▶ [Work to complete] This exercise calls for printing every record exactly once more.

+++

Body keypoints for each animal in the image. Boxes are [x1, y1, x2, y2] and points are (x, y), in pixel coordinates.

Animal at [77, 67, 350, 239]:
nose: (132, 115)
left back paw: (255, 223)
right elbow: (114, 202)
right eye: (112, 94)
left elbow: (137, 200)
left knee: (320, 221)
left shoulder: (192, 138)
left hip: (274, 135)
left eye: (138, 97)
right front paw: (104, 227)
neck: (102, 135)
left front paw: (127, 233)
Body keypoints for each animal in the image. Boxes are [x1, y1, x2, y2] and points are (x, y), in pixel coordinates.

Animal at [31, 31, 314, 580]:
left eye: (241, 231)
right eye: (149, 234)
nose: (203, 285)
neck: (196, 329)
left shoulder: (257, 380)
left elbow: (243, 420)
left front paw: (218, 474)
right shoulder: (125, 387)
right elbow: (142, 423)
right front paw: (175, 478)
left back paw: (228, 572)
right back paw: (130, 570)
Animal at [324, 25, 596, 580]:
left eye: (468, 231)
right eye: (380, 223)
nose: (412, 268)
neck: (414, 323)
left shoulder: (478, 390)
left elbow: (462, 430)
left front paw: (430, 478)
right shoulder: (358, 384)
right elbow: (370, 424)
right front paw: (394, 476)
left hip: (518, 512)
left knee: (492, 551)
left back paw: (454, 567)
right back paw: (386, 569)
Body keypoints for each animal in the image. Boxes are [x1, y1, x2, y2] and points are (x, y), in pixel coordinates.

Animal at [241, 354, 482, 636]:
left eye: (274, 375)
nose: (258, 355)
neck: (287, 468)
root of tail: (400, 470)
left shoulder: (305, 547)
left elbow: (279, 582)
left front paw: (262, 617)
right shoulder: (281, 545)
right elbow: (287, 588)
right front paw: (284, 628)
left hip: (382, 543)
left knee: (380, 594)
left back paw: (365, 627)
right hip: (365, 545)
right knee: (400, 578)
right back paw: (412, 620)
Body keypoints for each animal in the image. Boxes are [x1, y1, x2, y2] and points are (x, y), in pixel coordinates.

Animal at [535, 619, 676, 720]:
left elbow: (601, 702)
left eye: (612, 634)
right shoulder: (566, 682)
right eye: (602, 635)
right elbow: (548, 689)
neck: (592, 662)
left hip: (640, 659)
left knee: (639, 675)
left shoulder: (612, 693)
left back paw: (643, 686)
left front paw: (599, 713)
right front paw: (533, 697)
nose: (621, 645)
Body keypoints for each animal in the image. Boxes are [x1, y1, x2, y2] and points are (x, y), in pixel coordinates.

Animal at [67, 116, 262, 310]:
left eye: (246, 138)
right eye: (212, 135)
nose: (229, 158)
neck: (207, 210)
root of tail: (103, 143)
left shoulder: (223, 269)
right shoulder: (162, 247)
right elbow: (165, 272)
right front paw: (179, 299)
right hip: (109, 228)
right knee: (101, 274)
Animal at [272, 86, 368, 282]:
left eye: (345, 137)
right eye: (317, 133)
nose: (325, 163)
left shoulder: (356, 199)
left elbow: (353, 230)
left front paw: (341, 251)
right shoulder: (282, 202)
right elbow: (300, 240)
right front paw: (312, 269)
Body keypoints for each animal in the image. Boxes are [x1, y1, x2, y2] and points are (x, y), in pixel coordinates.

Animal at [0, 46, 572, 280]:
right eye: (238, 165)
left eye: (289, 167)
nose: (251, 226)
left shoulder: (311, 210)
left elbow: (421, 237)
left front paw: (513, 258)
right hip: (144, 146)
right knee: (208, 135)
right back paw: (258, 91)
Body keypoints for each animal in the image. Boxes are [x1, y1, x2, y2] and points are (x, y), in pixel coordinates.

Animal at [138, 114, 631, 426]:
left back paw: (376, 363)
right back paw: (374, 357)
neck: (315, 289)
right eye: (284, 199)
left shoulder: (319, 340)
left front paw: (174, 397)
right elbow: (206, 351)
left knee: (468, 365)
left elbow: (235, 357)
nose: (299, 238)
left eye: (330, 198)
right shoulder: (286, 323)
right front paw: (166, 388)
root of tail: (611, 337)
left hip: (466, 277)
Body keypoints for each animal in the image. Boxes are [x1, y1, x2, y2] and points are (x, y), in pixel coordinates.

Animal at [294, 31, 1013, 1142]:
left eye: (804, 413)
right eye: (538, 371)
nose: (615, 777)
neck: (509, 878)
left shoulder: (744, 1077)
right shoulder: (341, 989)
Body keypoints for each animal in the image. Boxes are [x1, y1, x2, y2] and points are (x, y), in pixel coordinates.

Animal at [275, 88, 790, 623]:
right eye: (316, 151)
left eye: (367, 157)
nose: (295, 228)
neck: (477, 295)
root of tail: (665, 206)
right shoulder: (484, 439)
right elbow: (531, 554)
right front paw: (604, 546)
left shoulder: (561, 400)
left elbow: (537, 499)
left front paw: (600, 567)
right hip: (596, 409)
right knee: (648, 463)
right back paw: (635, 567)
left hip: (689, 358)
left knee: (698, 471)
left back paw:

+++

▶ [Problem solution]
Body keypoints for each animal in the image. Boxes are [x1, y1, x2, y2] and points are (x, y), in pixel coordinates.

Animal at [77, 67, 350, 239]:
nose: (132, 115)
left back paw: (255, 223)
right elbow: (114, 202)
right eye: (112, 94)
left elbow: (137, 200)
left knee: (320, 221)
left shoulder: (192, 138)
left hip: (274, 135)
left eye: (138, 97)
right front paw: (104, 227)
neck: (102, 135)
left front paw: (127, 233)
Body keypoints for each animal in the image. Boxes are [x1, y1, x2, y2] and points are (x, y), in pixel coordinates.

Animal at [31, 31, 314, 580]:
left eye: (241, 231)
right eye: (149, 234)
nose: (203, 285)
neck: (196, 329)
left shoulder: (257, 380)
left elbow: (243, 420)
left front paw: (218, 474)
right shoulder: (125, 387)
right elbow: (142, 423)
right front paw: (175, 478)
left back paw: (228, 572)
right back paw: (130, 570)
Animal at [324, 25, 596, 580]:
left eye: (468, 231)
right eye: (380, 223)
nose: (412, 268)
neck: (414, 323)
left shoulder: (478, 390)
left elbow: (462, 430)
left front paw: (430, 478)
right shoulder: (358, 384)
right elbow: (370, 424)
right front paw: (394, 476)
left hip: (518, 512)
left knee: (492, 551)
left back paw: (454, 567)
right back paw: (386, 569)
Body keypoints for each animal in the image. Boxes are [x1, y1, x2, y2] and points are (x, y), in pixel coordinates.

Animal at [241, 354, 482, 636]:
left eye: (274, 375)
nose: (258, 355)
neck: (287, 468)
root of tail: (400, 470)
left shoulder: (305, 547)
left elbow: (279, 582)
left front paw: (262, 617)
right shoulder: (281, 545)
right elbow: (287, 588)
right front paw: (284, 628)
left hip: (382, 543)
left knee: (380, 594)
left back paw: (365, 627)
right hip: (365, 545)
right knee: (400, 578)
right back paw: (412, 620)
Body keypoints for each animal in the image. Boxes are [x1, y1, x2, y2] and points are (x, y), in pixel coordinates.

Animal at [535, 619, 676, 720]:
left elbow: (601, 702)
left eye: (612, 634)
right shoulder: (566, 682)
right eye: (602, 635)
right elbow: (548, 689)
neck: (592, 662)
left hip: (640, 659)
left knee: (639, 675)
left shoulder: (612, 693)
left back paw: (643, 686)
left front paw: (599, 713)
right front paw: (533, 697)
nose: (621, 645)
Body keypoints for each animal in the image. Boxes are [x1, y1, x2, y2] and points are (x, y), in pixel coordinates.

Animal at [67, 116, 262, 310]:
left eye: (246, 138)
right eye: (212, 135)
nose: (229, 158)
neck: (207, 210)
root of tail: (103, 143)
left shoulder: (223, 269)
right shoulder: (162, 247)
right elbow: (165, 272)
right front paw: (179, 299)
right hip: (109, 228)
right knee: (101, 274)
Animal at [272, 86, 368, 282]:
left eye: (345, 137)
right eye: (317, 133)
nose: (325, 163)
left shoulder: (356, 199)
left elbow: (353, 230)
left front paw: (341, 251)
right shoulder: (282, 202)
right elbow: (300, 240)
right front paw: (312, 269)
Body keypoints for each animal in the image. Boxes are [x1, y1, x2, y2] and points are (x, y), in pixel coordinates.

Animal at [0, 46, 572, 280]:
right eye: (238, 165)
left eye: (289, 167)
nose: (251, 226)
left shoulder: (311, 210)
left elbow: (421, 237)
left front paw: (513, 258)
right hip: (144, 146)
right knee: (208, 135)
right back paw: (258, 91)
Body keypoints for each animal in the image. Boxes are [x1, y1, x2, y2] and points are (x, y), in pixel coordinates.

Animal at [138, 114, 631, 426]:
left back paw: (376, 363)
right back paw: (374, 357)
neck: (315, 289)
right eye: (284, 199)
left shoulder: (319, 340)
left front paw: (174, 397)
right elbow: (206, 351)
left knee: (468, 365)
left elbow: (235, 357)
nose: (299, 238)
left eye: (330, 198)
right shoulder: (286, 323)
right front paw: (166, 388)
root of tail: (611, 337)
left hip: (466, 277)
Body keypoints for each animal in the image. Boxes are [x1, y1, x2, y2] and points are (x, y), in pixel coordinates.

Animal at [294, 31, 1013, 1142]:
left eye: (804, 413)
right eye: (538, 371)
nose: (615, 777)
neck: (509, 878)
left shoulder: (744, 1077)
right shoulder: (341, 989)
Body keypoints for each animal in the image. Boxes are [x1, y1, x2, y2] and points are (x, y), in pixel coordinates.

Animal at [275, 88, 790, 623]:
right eye: (316, 151)
left eye: (367, 157)
nose: (295, 228)
neck: (477, 295)
root of tail: (665, 206)
right shoulder: (484, 439)
right elbow: (531, 554)
right front paw: (604, 546)
left shoulder: (561, 400)
left elbow: (537, 499)
left front paw: (600, 567)
right hip: (596, 409)
right knee: (648, 463)
right back paw: (635, 567)
left hip: (689, 358)
left knee: (698, 471)
left back paw:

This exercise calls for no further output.